Sommaire
Introduction générale
Motivation du choix
Qu’est-ce que le problème ouvert ?
Typologie des problèmes ouverts
Expérimentation d’un problème ouvert
Les constatations
La mise en commun des conjectures
Conclusion
Bibliographie
MOTIVATION DU CHOIX

Si nous examinons les problèmes proposés dans nos classes, il semble que se sont essentiellement des problèmes dont l’objectif est d’apprendre à l’élève à utiliser des outils mathématiques que le professeur lui a donnés. Sans négliger leur intérêt il me semble dommage de réduire l’enseignement de mathématiques à ce seul aspect. En effet, ces outils deviennent bien souvent une fin en eux-mêmes et les mathématiques sont alors perçues comme une science abstraite et essentiellement déductive. Ce qui me semble diminue considérablement la portée éducative de leur enseignement.

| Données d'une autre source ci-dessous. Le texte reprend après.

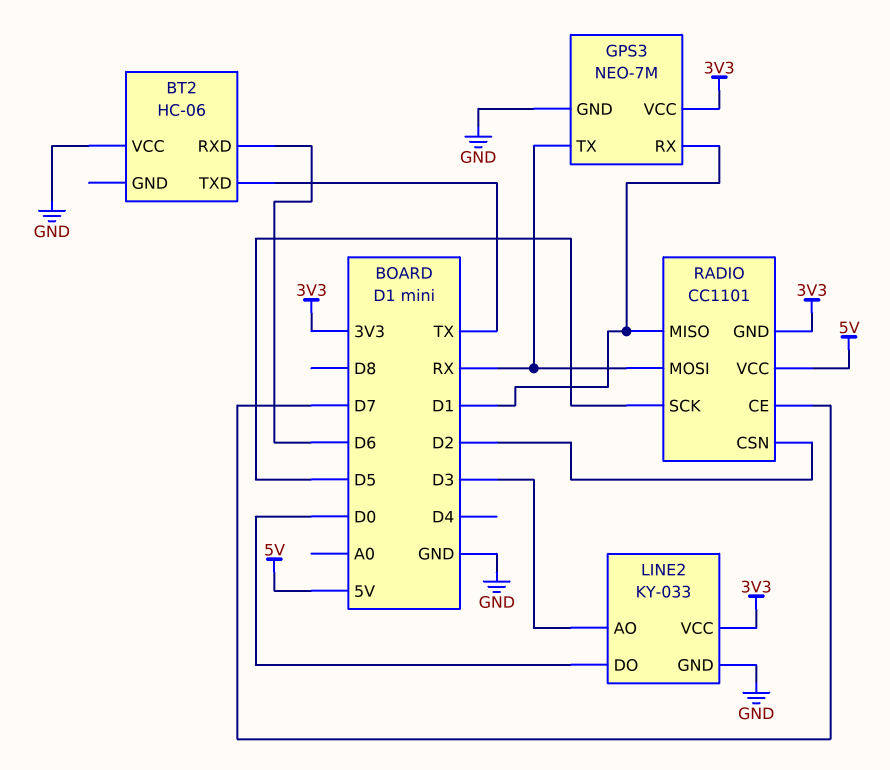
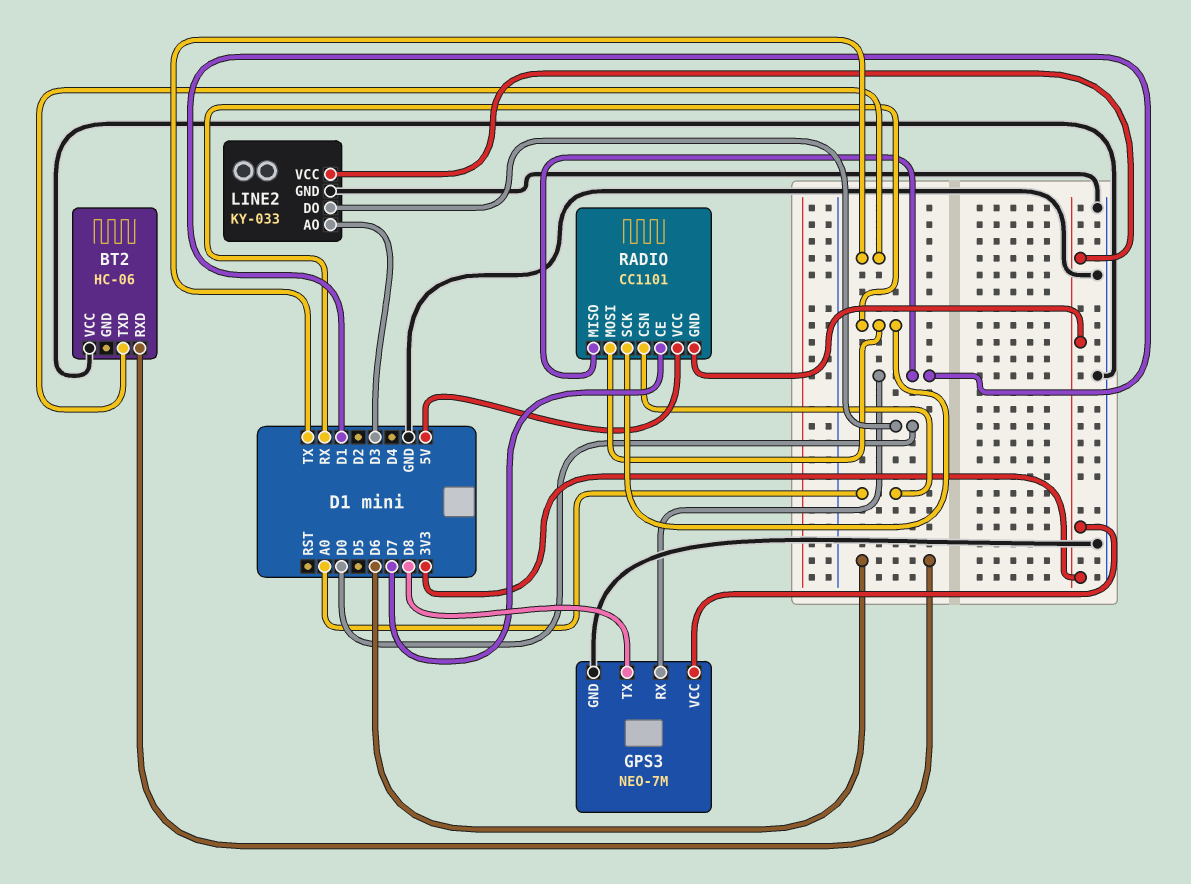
GPS3 pin TX: RX -> D8
RADIO pin CSN: D2 -> A0
RADIO pin SCK: D5 -> RX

Je pense qu’un autre aspect des mathématiques est presque absent de notre enseignement, c’est l’aspect expérimental et inductif.
La pratique de problèmes ouverts peut permettre de retrouver cet aspect des mathématiques en permettant à l’élève de mettre en route ce que nous appelons une démarche scientifique c’est à dire en lui permettant d’essayer, de conjecturer, de tester, d’éprouver. En ce sens je suis en parfait accord avec les auteurs du livre sur le problème :
L’éducation mathématique développe occasionnellement la mémoire, le sens pratique, les facultés d’abstraction, etc ...Mais le plus important est de cultiver l’intelligence qui est l’aptitude à faire face à des situations nouvelles et à saisir des relations. C’est la recherche de « PROBLEMES » qui est donc l’activité mathématique la plus importante.
Contrairement aux exercices d’exposition, le contenu mathématique importe peu dans un probléme. L’important est de susciter un élan de curiosité et de déclencher un comportement de recherche.
Un deuxième objectif peut-être atteint à travers cette pratique, en effet, comme nous le verrons plus loin, l rôle du professeur et le statut du problème dans cette pratique changent, il y a en quelque sorte une rupture de contrat didactique. Cette rupture nous permet alors, à nous enseignant, de prendre du recul par rapport à notre pratique traditionnelle, en somme de faire « un pas de coté » par rapport à cette pratique.
Enfin, un dernier objectif visé est de permettre aux enseignants de retrouver le plaisir de faire des mathématiques !
Or les problèmes ouverts que nous proposons à nos élèves sont aussi des problèmes pour nous, beaucoup d’entre nous avons eu énormément de plaisir à les chercher et c’est ce plaisir qui nous a incités à les proposer à nos élèves.
Dans la définition du « problème ouvert » se trouve plus ou moins explicitement exprimé un but différent, que l’on peut formuler ainsi :
Placer les élèves dans la situation la plus typique de l’activité de recherche mathématique c’est à dire affronter un problème dont l’énoncé les place dans la situation du chercheur.
L’enseignement par le problème sous-entendu que les mathématiques sont une science constituée à laquelle on s’initie sous la conduite d’un maître (ou d’un livre).
L’initiation à (la modélisation) sous-entendu que les mathématiques sont un outil pour résoudre des problèmes pas nécessairement mathématiques (Mathématiques au service de la physique, de la biologie, de l’economie, etc …)
La pratique du problème ouvert considère les mathématiques comme des sciences vivantes qui a son développement propre et sa logique propre. Ces trois points de vue ont leur part de vérité et il est souhaitable qu’ils coexistent dans l’enseignement, cepandant, on constate que seuls les deux premiers sont pris en compte et transmis par exemple, beaucoup d’élève pensent que les mathématiques se sont développées uniquement à partir des applications (ce qui est historiquement faux y compris l’époque contemporaine).
Enfin, pour certains élèves, la recherche d’un problème se résume trop souvent à trouver le chapitre du cour d’où il est extrait.